Üçüncüsü: Ehl-i imandan bütün gelenler, maziye gidenlere mağfiret dualarıyla ve hasenatlarını onların ruhlarına bağışlamalarıyla yardımlarına binaen Denizli Mahkemesinde demiştim:

Mahkeme-i kübrada milyarlar ehl-i iman olan davacılar tarafından Kur’an hakikatlerine hizmet eden Nur talebelerini mahkûm ve perişan etmek isteyenlerden ve sizlerden sorulsa ki: “Serbestiyet kanunuyla dinsizlerin, komünistlerin neşriyatlarına ve anarşiliği yetiştiren cemiyetlerine müsamahakârane bakıp ilişmediğiniz halde, vatanı ve milleti anarşistlikten ve dinsizlik ve ahlâksızlıktan ve vatandaşlarını ölümün idam-ı ebedîsinden kurtarmaya çalışan Risale-i Nur talebelerini, hapisler ve tazyiklerle perişan etmek istediniz!” diye sizlerden sorulsa ne cevap vereceksiniz? Biz de sizlerden soruyoruz! Onlara demiştim. O zaman o insaflı, adaletli zatlar bizi beraet ettirdiler, adliyenin adaletini gösterdiler.

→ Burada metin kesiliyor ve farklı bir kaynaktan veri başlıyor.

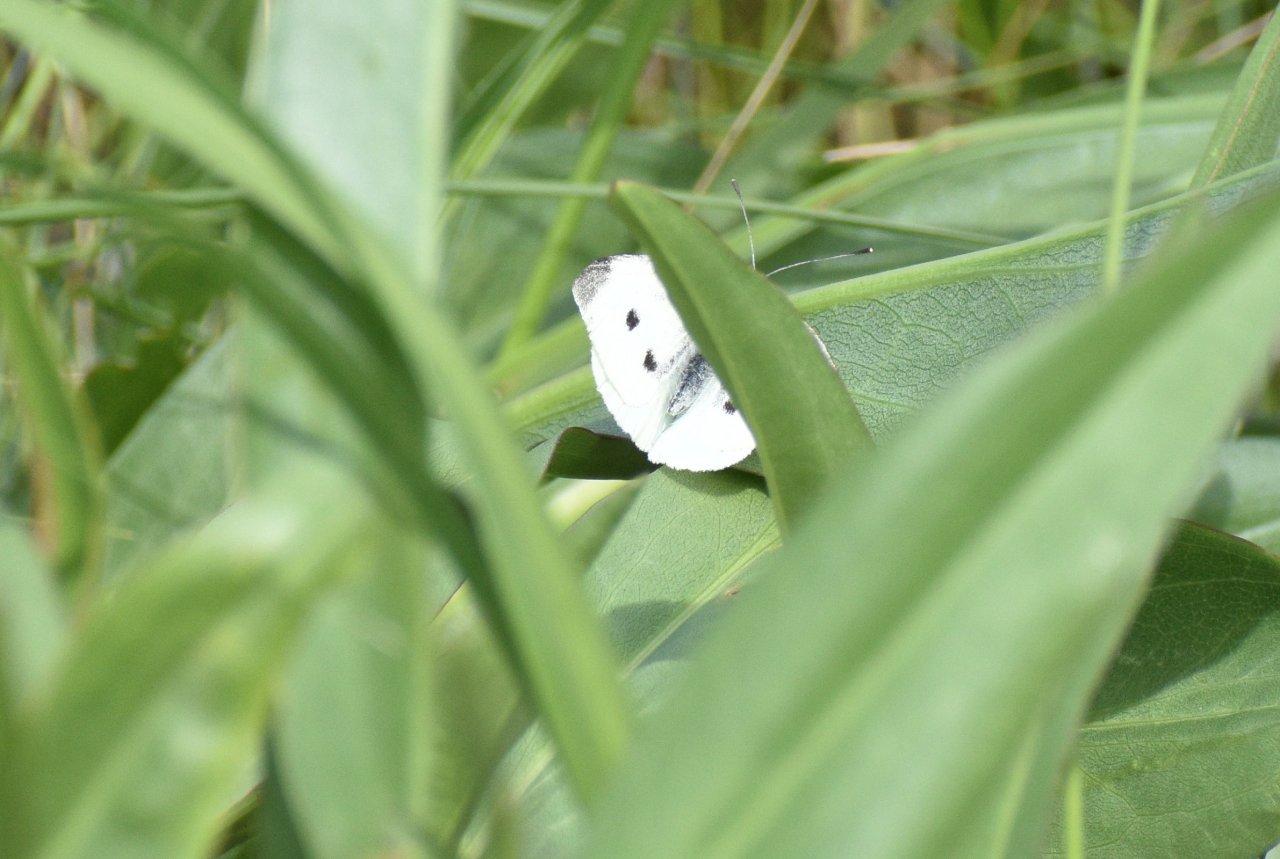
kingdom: Animalia
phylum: Arthropoda
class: Insecta
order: Lepidoptera
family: Pieridae
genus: Pieris
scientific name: Pieris rapae
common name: Cabbage White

Dördüncüsü: Ben bekliyordum ki: Ya Ankara ya Afyon beni sorguda –pek büyük meseleler için Nurların o meselelere hizmeti cihetinde– bir meşveret dairesine alıp bir sual-cevap beklerdim. Evet, üç yüz elli milyon Müslümanların eski kardeşliğini ve muhabbetini ve hüsn-ü zannını ve manevî yardımlarını bu memleketteki millete kazandıracak çareleri bulmak ki en kuvvetli çare ve vesile Risale-i Nur olduğuna delil şudur:

Bu sene Mekke-i Mükerreme’de gayet büyük bir âlim hem Hint lisanına hem Arap lisanına Nur’un büyük mecmualarını tercüme edip Hindistan’a ve Arabistan’a göndererek en kuvvetli nokta-i istinadımız olan vahdet ve uhuvvet-i İslâmiyeyi temine çalıştığı gibi Türk milletinin daima dinde ve imanda ileri olduğunu Nur Risaleleri gösteriyor, demişler.

Hem beklerdim ki “Vatanımızda anarşiliğe inkılab eden komünist tehlikesine karşı Nurların tesirleri ne derecededir ve bu mübarek vatan, bu dehşetli seyelandan nasıl muhafaza edilecek?” gibi dağ misillü meselelerin sorulmasının lüzumu varken, sinek kanadı kadar ehemmiyeti olmayan ve hiçbir medar-ı mes’uliyet olmayan cüz’î ve şahsî garazkârların iftiralarıyla habbe, kubbeler yapılmış meseleler için bu ağır şerait altında hiç ömrümde çekmediğim bir perişaniyetime sebebiyet verildi. Bize üç mahkemenin sorduğu ve beraet verdiği aynı meselelerden ve âdi ve şahsî bir iki mesele için manasız sualler edildi.